Erland Programming: I wrote about this in an earlier post. Erlang is a highly distributed, highly concurrent, soft-real-time programming language. Erricson had the idea years ago that a many applications will utilize concurrent, scalable and distributed properties. Working for a hospital, even healthcare utilizes many of these technologies but they're often coded in languages that hinder true concurrent, scalable and distributed architectures.
While .NET may be concurrent/parallelized, the implementation of how it performs distribution, concurrency and scaling is often obscure. Has anyone tried writing a distributed anything in .NET? If so, it's a bit of a pain! Parallelism and multi-core functionality didn't really arrive until .NET 4.0 (at least not implemented in the framework). Erlang won my respect (and heart), so you may wonder: where would I implement Erlang?
In a hospital setting, it can be used as a scalable, distributed data repository. Architecturally, I would only have to worry about the actual implementation and let the language do its job. I would totally use it to build interface engines between non-compatible applications (w/out using ORB's). I believe that Erlang can do it and do it well.
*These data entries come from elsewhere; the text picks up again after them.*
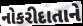
નોકરીદાતાને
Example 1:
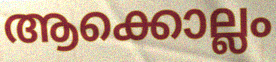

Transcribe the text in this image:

ആക്കൊല്ലം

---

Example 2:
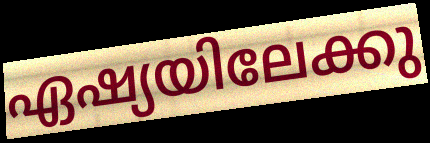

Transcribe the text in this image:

ഏഷ്യയിലേക്കു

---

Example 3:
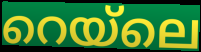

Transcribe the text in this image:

റെയ്ലെ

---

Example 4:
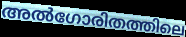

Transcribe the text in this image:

അൽഗോരിതത്തിലെ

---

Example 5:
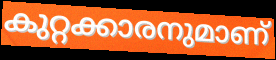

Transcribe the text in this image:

കുറ്റക്കാരനുമാണ്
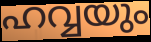
ഹവ്വയും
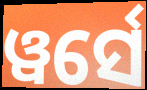
ୱର୍ସେ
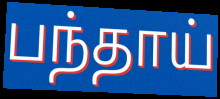
பந்தாய்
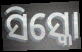
ସିସ୍କୋ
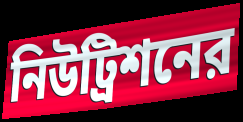
নিউট্রিশনের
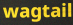
wagtail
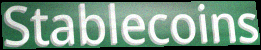
Stablecoins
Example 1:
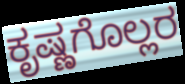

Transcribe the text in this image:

ಕೃಷ್ಣಗೊಲ್ಲರ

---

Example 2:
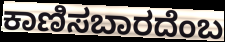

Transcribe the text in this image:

ಕಾಣಿಸಬಾರದೆಂಬ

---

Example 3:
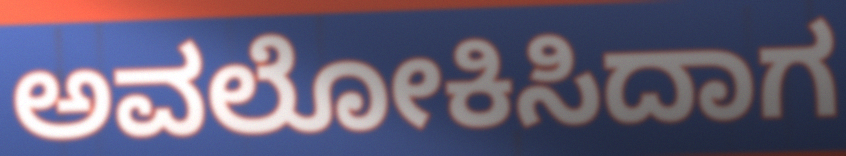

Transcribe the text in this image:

ಅವಲೋಕಿಸಿದಾಗ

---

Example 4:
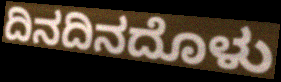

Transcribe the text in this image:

ದಿನದಿನದೊಳು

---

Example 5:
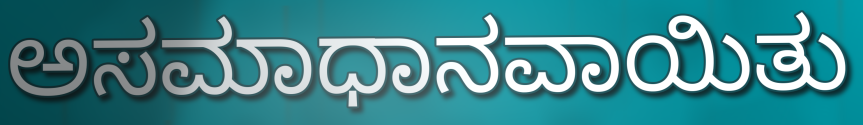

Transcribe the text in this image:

ಅಸಮಾಧಾನವಾಯಿತು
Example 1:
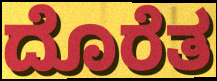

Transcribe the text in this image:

ದೊರೆತ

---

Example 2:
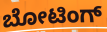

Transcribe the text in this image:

ಬೋಟಿಂಗ್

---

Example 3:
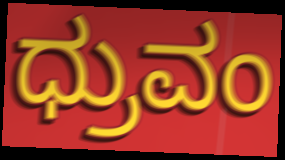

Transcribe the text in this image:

ಧ್ರುವಂ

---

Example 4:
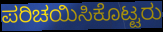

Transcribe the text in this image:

ಪರಿಚಯಿಸಿಕೊಟ್ಟರು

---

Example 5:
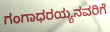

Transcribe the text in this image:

ಗಂಗಾಧರಯ್ಯನವರಿಗೆ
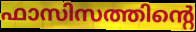
ഫാസിസത്തിന്റെ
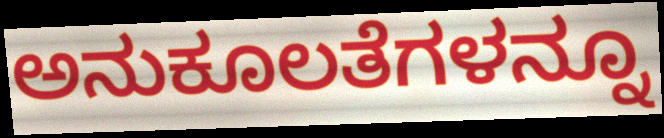
ಅನುಕೂಲತೆಗಳನ್ನೂ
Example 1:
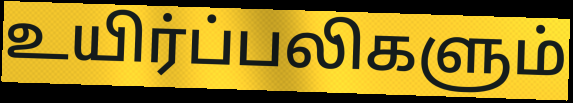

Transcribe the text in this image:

உயிர்ப்பலிகளும்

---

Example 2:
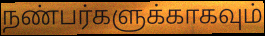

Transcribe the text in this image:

நண்பர்களுக்காகவும்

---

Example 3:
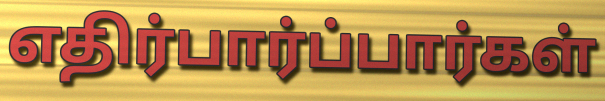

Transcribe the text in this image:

எதிர்பார்ப்பார்கள்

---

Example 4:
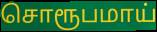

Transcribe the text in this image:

சொரூபமாய்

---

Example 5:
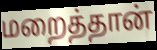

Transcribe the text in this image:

மறைத்தான்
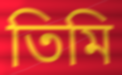
তিমি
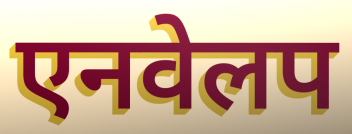
एनवेलप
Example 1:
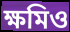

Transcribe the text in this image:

ক্ষমিও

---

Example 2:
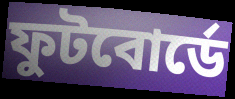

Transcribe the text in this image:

ফুটবোর্ডে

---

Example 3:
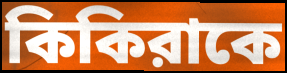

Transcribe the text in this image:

কিকিরাকে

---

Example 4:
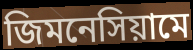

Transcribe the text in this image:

জিমনেসিয়ামে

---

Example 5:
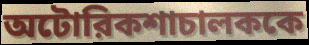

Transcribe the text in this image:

অটোরিকশাচালককে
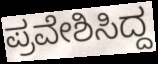
ಪ್ರವೇಶಿಸಿದ್ದ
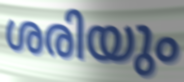
ശരിയും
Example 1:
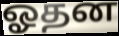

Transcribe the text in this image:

ஓதன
Ruby Programming: I don't believe that one should learn a language through a framework. Currently, I understand Ruby from a Rail's perspective. I see Ruby through Rails, I want to understand why Ruby is Ruby. Rails is a wonderful framework, but I want the power of Ruby in my hands. This should empower me to use frameworks like Sinatra and Rack. Ruby's a powerful language and if the community focuses on making Ruby development simpler and easier, it can supplant the LAMP and .NET stacks easily.